### Action item
Only one portion of the data is to be written out: from the line bearing "Are medications available" through the line bearing "How can I protect". Write it exactly as it appears.
Source information START
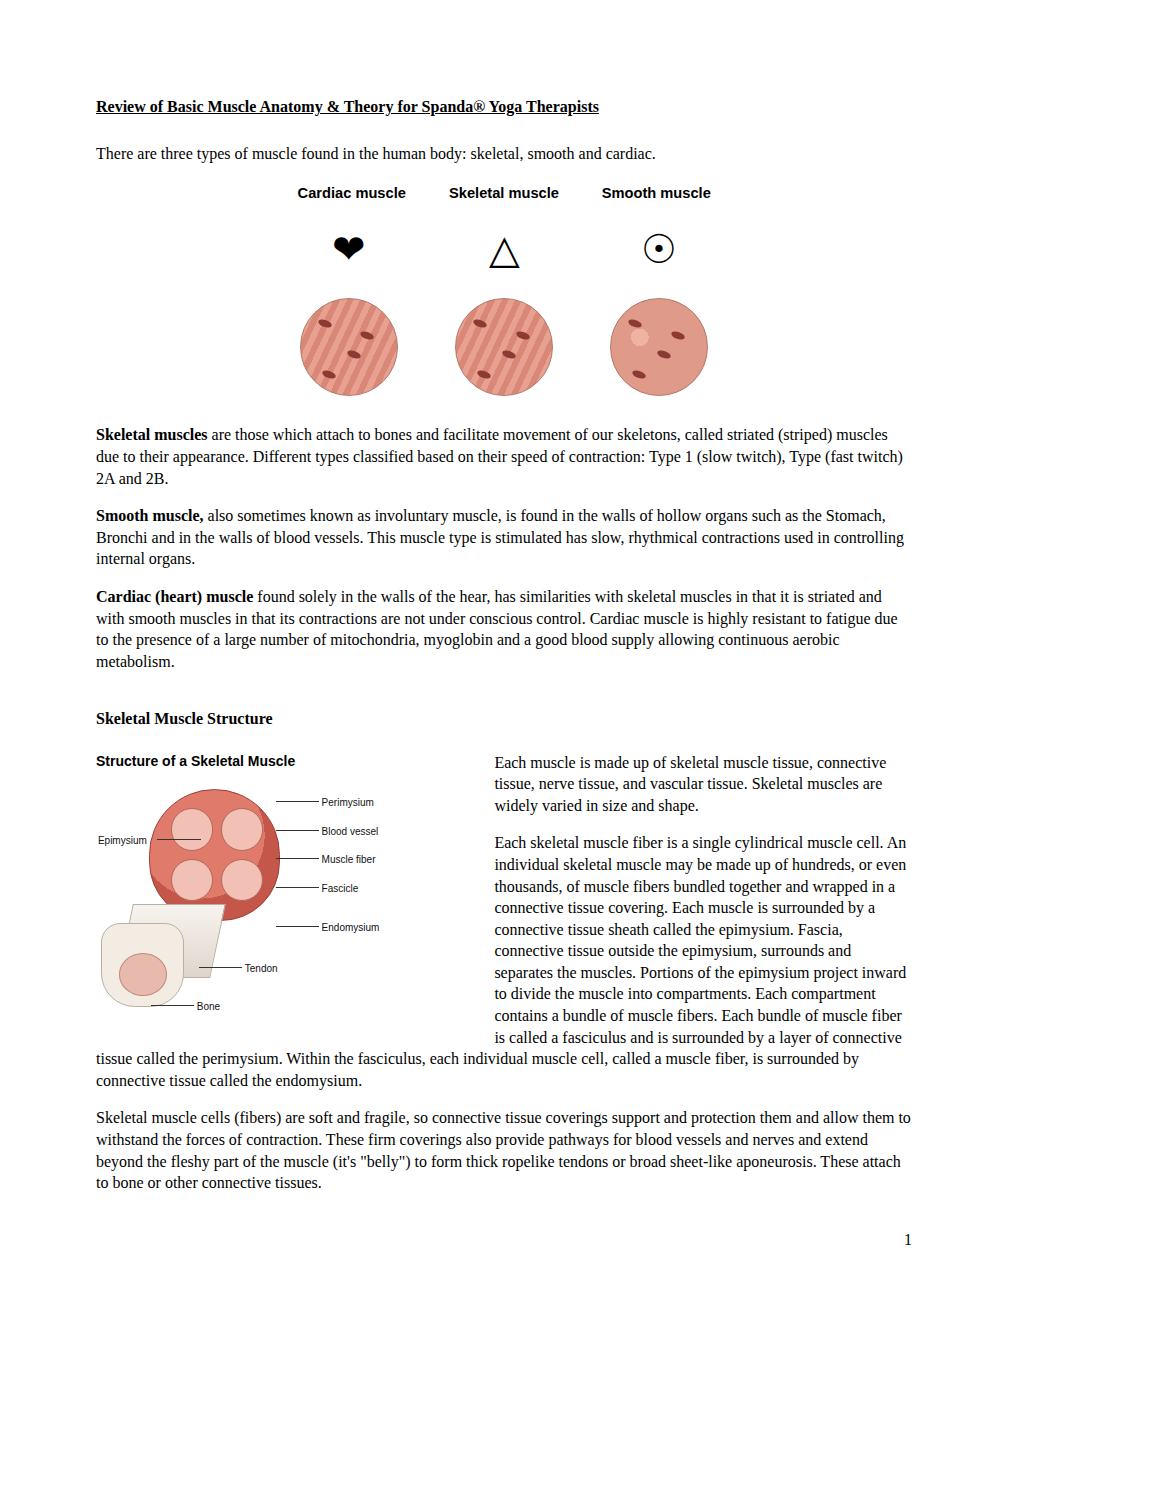Review of Basic Muscle Anatomy & Theory for Spanda® Yoga Therapists
There are three types of muscle found in the human body: skeletal, smooth and cardiac.
Cardiac muscle
Skeletal muscle
Smooth muscle
❤
△
☉
Skeletal muscles are those which attach to bones and facilitate movement of our skeletons, called striated (striped) muscles due to their appearance. Different types classified based on their speed of contraction: Type 1 (slow twitch), Type (fast twitch) 2A and 2B.
Smooth muscle, also sometimes known as involuntary muscle, is found in the walls of hollow organs such as the Stomach, Bronchi and in the walls of blood vessels. This muscle type is stimulated has slow, rhythmical contractions used in controlling internal organs.
Cardiac (heart) muscle found solely in the walls of the hear, has similarities with skeletal muscles in that it is striated and with smooth muscles in that its contractions are not under conscious control. Cardiac muscle is highly resistant to fatigue due to the presence of a large number of mitochondria, myoglobin and a good blood supply allowing continuous aerobic metabolism.
Skeletal Muscle Structure
Structure of a Skeletal Muscle
Perimysium
Blood vessel
Muscle fiber
Fascicle
Endomysium
Tendon
Bone
Epimysium
Each muscle is made up of skeletal muscle tissue, connective tissue, nerve tissue, and vascular tissue. Skeletal muscles are widely varied in size and shape.
Each skeletal muscle fiber is a single cylindrical muscle cell. An individual skeletal muscle may be made up of hundreds, or even thousands, of muscle fibers bundled together and wrapped in a connective tissue covering. Each muscle is surrounded by a connective tissue sheath called the epimysium. Fascia, connective tissue outside the epimysium, surrounds and separates the muscles. Portions of the epimysium project inward to divide the muscle into compartments. Each compartment contains a bundle of muscle fibers. Each bundle of muscle fiber is called a fasciculus and is surrounded by a layer of connective tissue called the perimysium. Within the fasciculus, each individual muscle cell, called a muscle fiber, is surrounded by connective tissue called the endomysium.
Skeletal muscle cells (fibers) are soft and fragile, so connective tissue coverings support and protection them and allow them to withstand the forces of contraction. These firm coverings also provide pathways for blood vessels and nerves and extend beyond the fleshy part of the muscle (it's "belly") to form thick ropelike tendons or broad sheet-like aponeurosis. These attach to bone or other connective tissues.
1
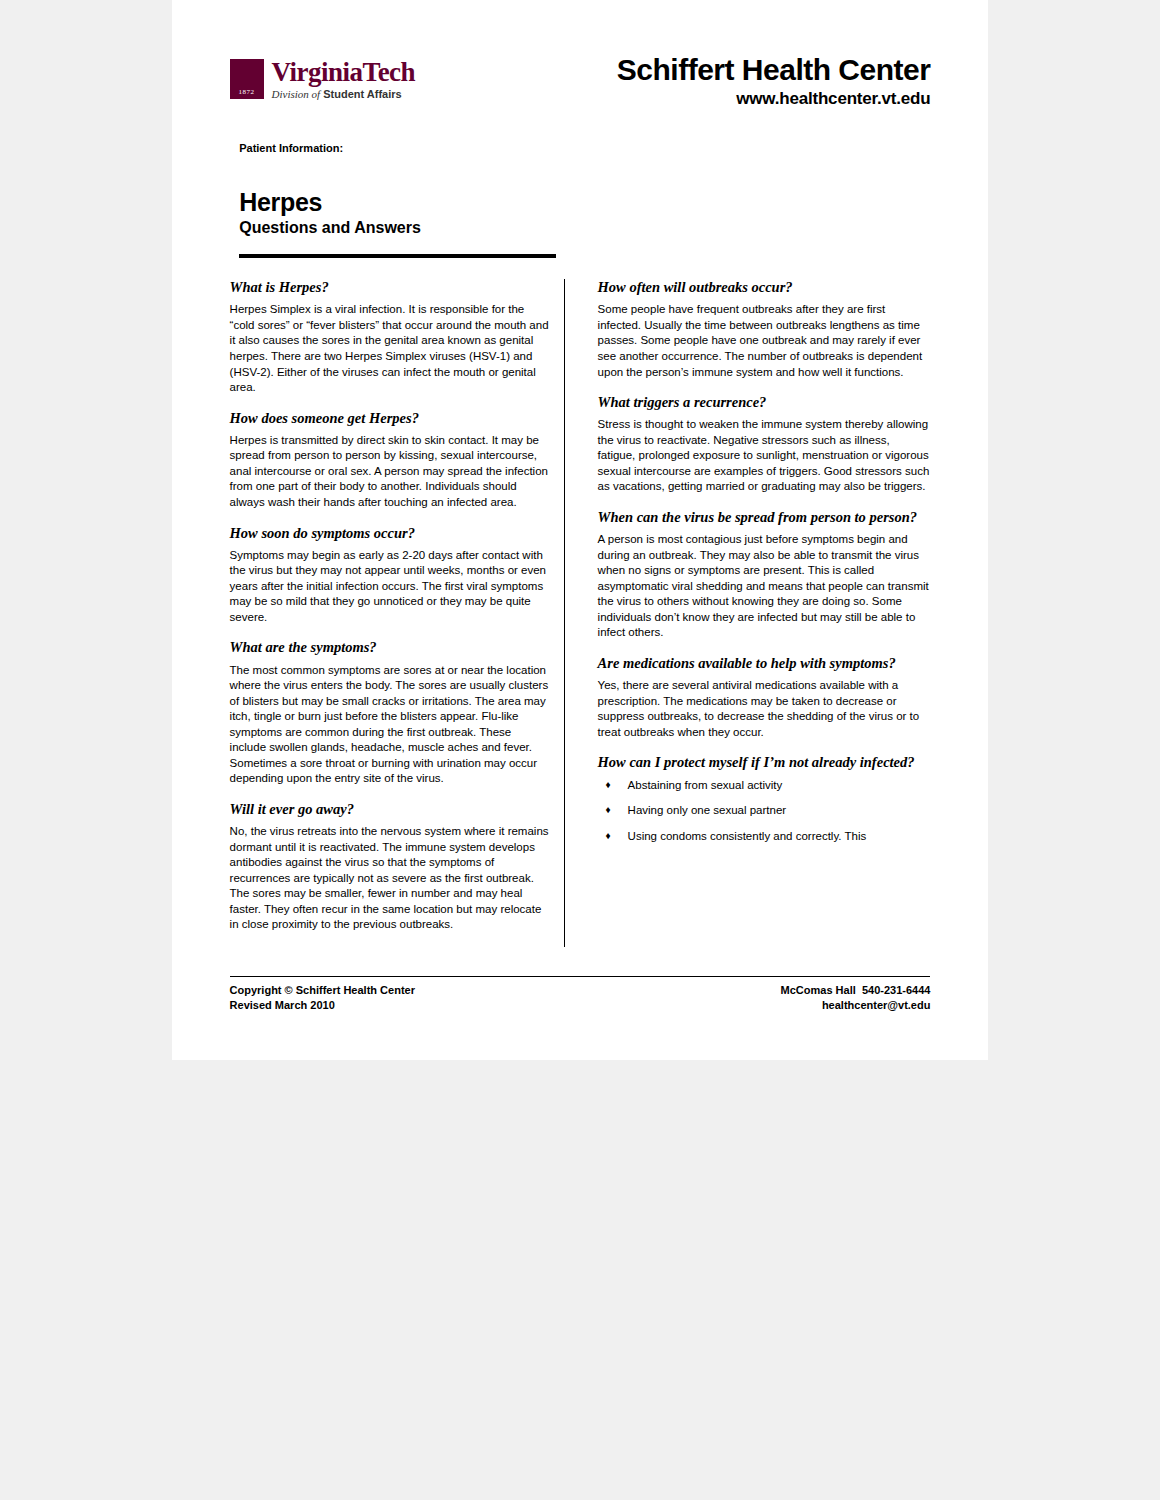1872
Virginia Tech
Division of Student Affairs
Schiffert Health Center
www.healthcenter.vt.edu
Patient Information:
Herpes
Questions and Answers
What is Herpes?
Herpes Simplex is a viral infection. It is responsible for the “cold sores” or “fever blisters” that occur around the mouth and it also causes the sores in the genital area known as genital herpes. There are two Herpes Simplex viruses (HSV-1) and (HSV-2). Either of the viruses can infect the mouth or genital area.
How does someone get Herpes?
Herpes is transmitted by direct skin to skin contact. It may be spread from person to person by kissing, sexual intercourse, anal intercourse or oral sex. A person may spread the infection from one part of their body to another. Individuals should always wash their hands after touching an infected area.
How soon do symptoms occur?
Symptoms may begin as early as 2-20 days after contact with the virus but they may not appear until weeks, months or even years after the initial infection occurs. The first viral symptoms may be so mild that they go unnoticed or they may be quite severe.
What are the symptoms?
The most common symptoms are sores at or near the location where the virus enters the body. The sores are usually clusters of blisters but may be small cracks or irritations. The area may itch, tingle or burn just before the blisters appear. Flu-like symptoms are common during the first outbreak. These include swollen glands, headache, muscle aches and fever. Sometimes a sore throat or burning with urination may occur depending upon the entry site of the virus.
Will it ever go away?
No, the virus retreats into the nervous system where it remains dormant until it is reactivated. The immune system develops antibodies against the virus so that the symptoms of recurrences are typically not as severe as the first outbreak. The sores may be smaller, fewer in number and may heal faster. They often recur in the same location but may relocate in close proximity to the previous outbreaks.
How often will outbreaks occur?
Some people have frequent outbreaks after they are first infected. Usually the time between outbreaks lengthens as time passes. Some people have one outbreak and may rarely if ever see another occurrence. The number of outbreaks is dependent upon the person’s immune system and how well it functions.
What triggers a recurrence?
Stress is thought to weaken the immune system thereby allowing the virus to reactivate. Negative stressors such as illness, fatigue, prolonged exposure to sunlight, menstruation or vigorous sexual intercourse are examples of triggers. Good stressors such as vacations, getting married or graduating may also be triggers.
When can the virus be spread from person to person?
A person is most contagious just before symptoms begin and during an outbreak. They may also be able to transmit the virus when no signs or symptoms are present. This is called asymptomatic viral shedding and means that people can transmit the virus to others without knowing they are doing so. Some individuals don’t know they are infected but may still be able to infect others.
Are medications available to help with symptoms?
Yes, there are several antiviral medications available with a prescription. The medications may be taken to decrease or suppress outbreaks, to decrease the shedding of the virus or to treat outbreaks when they occur.
How can I protect myself if I’m not already infected?
Abstaining from sexual activity
Having only one sexual partner
Using condoms consistently and correctly. This
Copyright © Schiffert Health Center
Revised March 2010
McComas Hall 540-231-6444
healthcenter@vt.edu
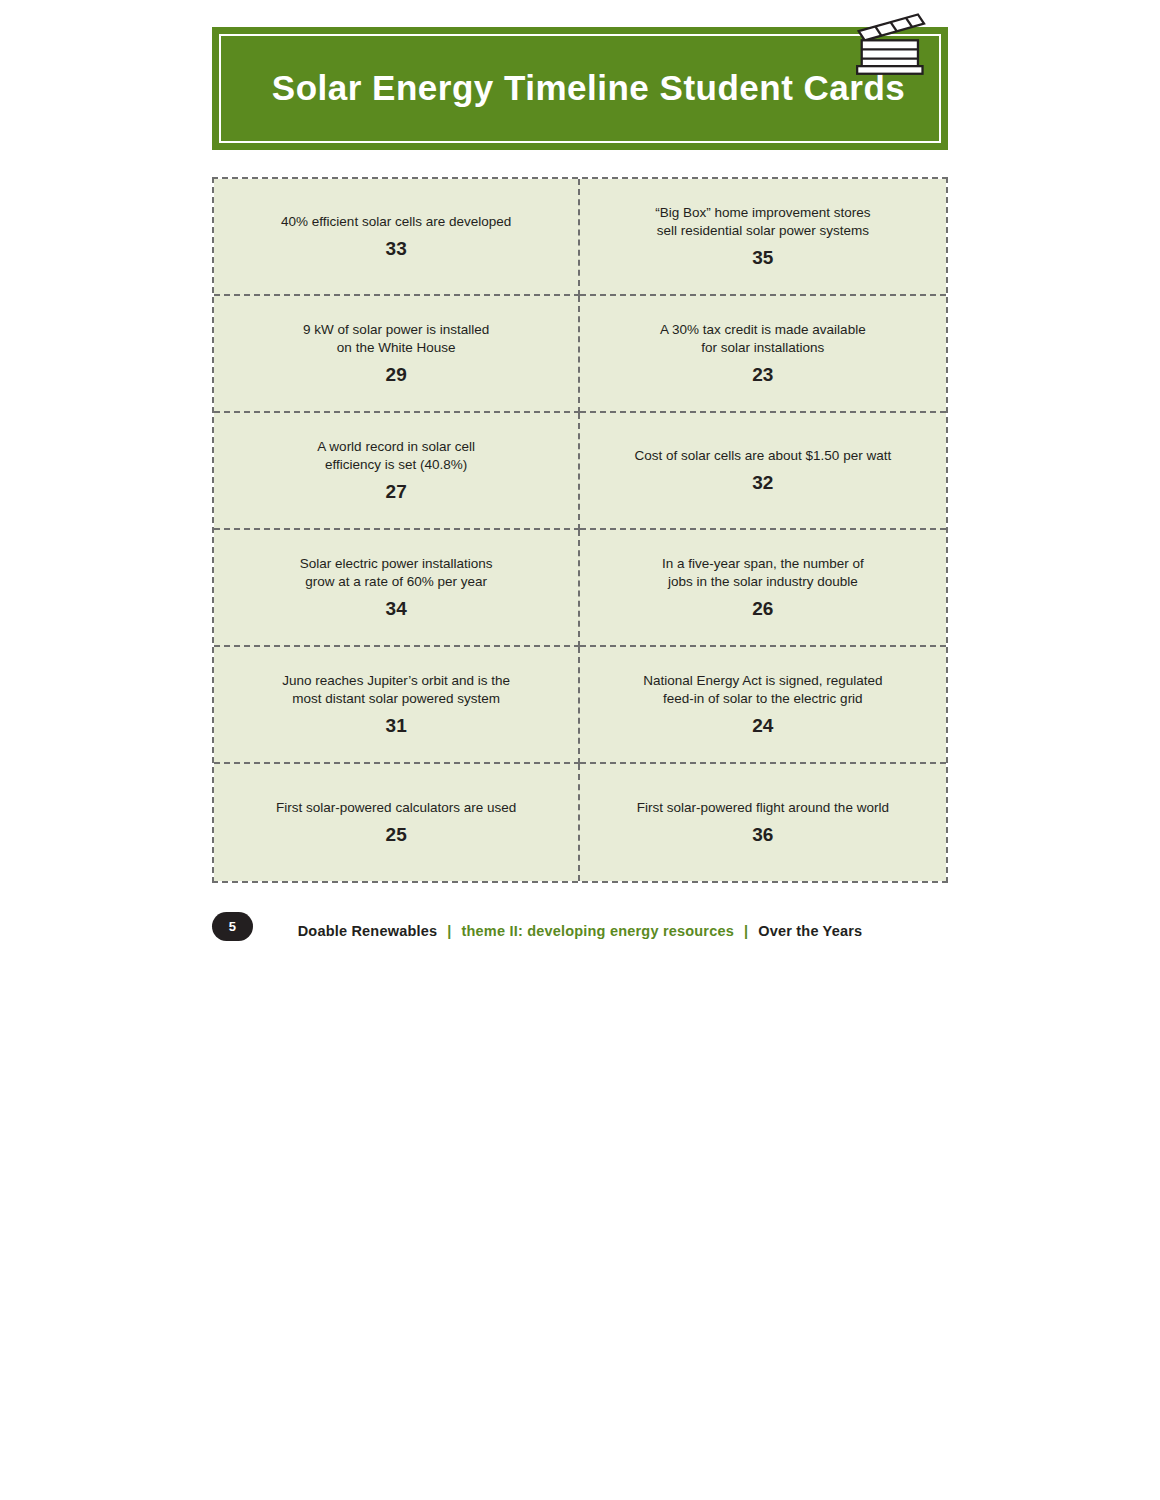Solar Energy Timeline Student Cards
40% efficient solar cells are developed
33
“Big Box” home improvement stores
sell residential solar power systems
35
9 kW of solar power is installed
on the White House
29
A 30% tax credit is made available
for solar installations
23
A world record in solar cell
efficiency is set (40.8%)
27
Cost of solar cells are about $1.50 per watt
32
Solar electric power installations
grow at a rate of 60% per year
34
In a five-year span, the number of
jobs in the solar industry double
26
Juno reaches Jupiter’s orbit and is the
most distant solar powered system
31
National Energy Act is signed, regulated
feed-in of solar to the electric grid
24
First solar-powered calculators are used
25
First solar-powered flight around the world
36
5
Doable Renewables | theme II: developing energy resources | Over the Years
Source information END
### Written solution
Are medications available to help with symptoms?
Yes, there are several antiviral medications available with a prescription. The medications may be taken to decrease or suppress outbreaks, to decrease the shedding of the virus or to treat outbreaks when they occur.
How can I protect myself if I’m not already infected?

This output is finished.